“The first sexual pervert in history.”

[Plato] cites the example of Leontius, torn between a desire to look at corpses, and a repugnance at doing so ([Republic 4] 439e7-10). This is not just a case of a weak contrariety of appetites, say curiosity versus squeamishness. When Leontius cries out, as it were to his eyes, ‘There, you wretches, take your fill of the fine spectacle’, he ‘recoils’ from looking even as he does look, and ‘is angry’ with himself for looking, thus confronting the desire (439e9-440a3). (It is evident from a fragment of Theopompus, if emended, that Leontius, whom we may call the first sexual pervert in history, was notoriously susceptible to pale complexions, whether as a cause or as a consequence of necrophilic tendencies, and it is doubtless these tendencies that he is really confronting in Plato’s anecdote…)
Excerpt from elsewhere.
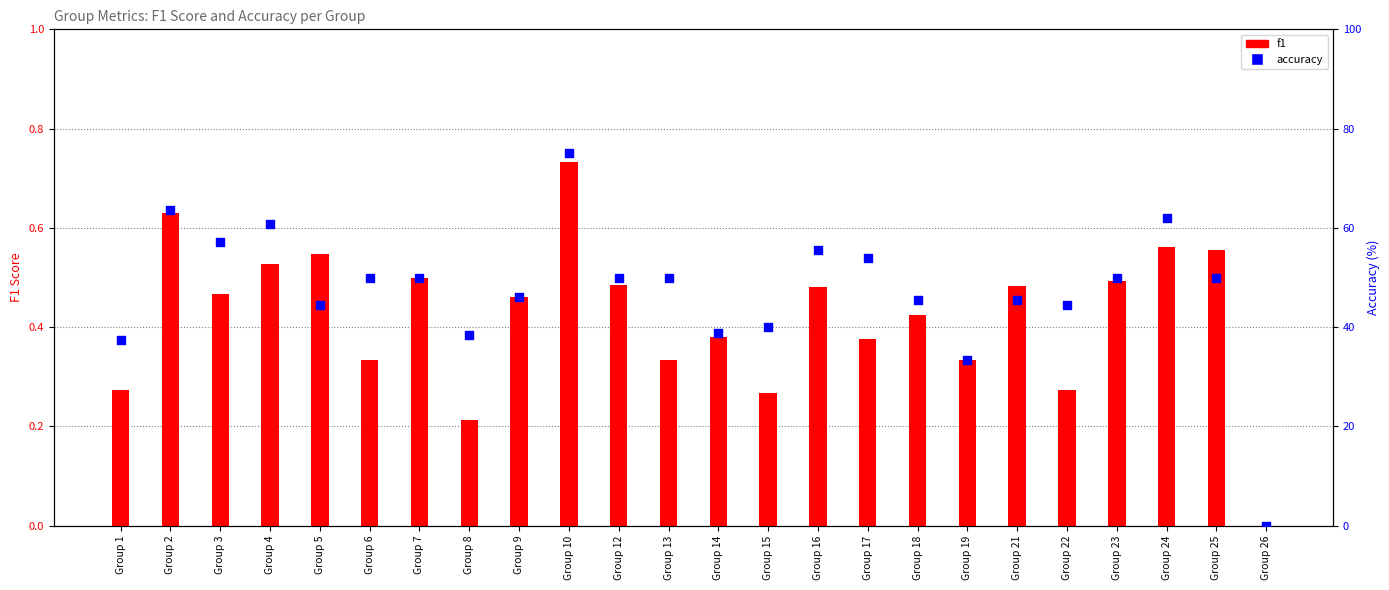

Is the value of f1 at Group 4 greater than the value of accuracy at Group 25?

No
A.W. Price. 1995 Mental Conflict. London: Routledge, pg. 52-53.

Someone really needs to write a book called “kinky sex in Plato.” And what a way to be remembered! “That guy? He was the first sex pervert.”


3 Responses to ““The first sexual pervert in history.””

  1. Kenny Says:

    In 2003, The Monist did release a special issue on the topic of “perversion”. None of the articles happen to mention Plato in their titles, though one is supposed to be “neo-Aristotelian.” I just finished reading the one on Kant for a paper I am working on. Unfortunately, the author twice criticizes Kant for making emotional appeals, then devotes more of his paper to an emotional/rhetorical attack on Kant’s character/rationality than to a criticism of Kant’s arguments, then ends with an irrelevant personal anecdote. Lara Denis’s article on the subject was much better.

  2. Paul Gowder Says:

    I’m waiting for one of those philosophy and pop culture books to come out on this. “Philosophy and kinky sex.”

  3. Kenny Says:

    I did see a CFA for “College Sex and Philosophy” – perhaps they are still accepting submissions? Then again, one hopes that Plato’s pederasty and necrophilia are not particularly associated with ‘college’ per se.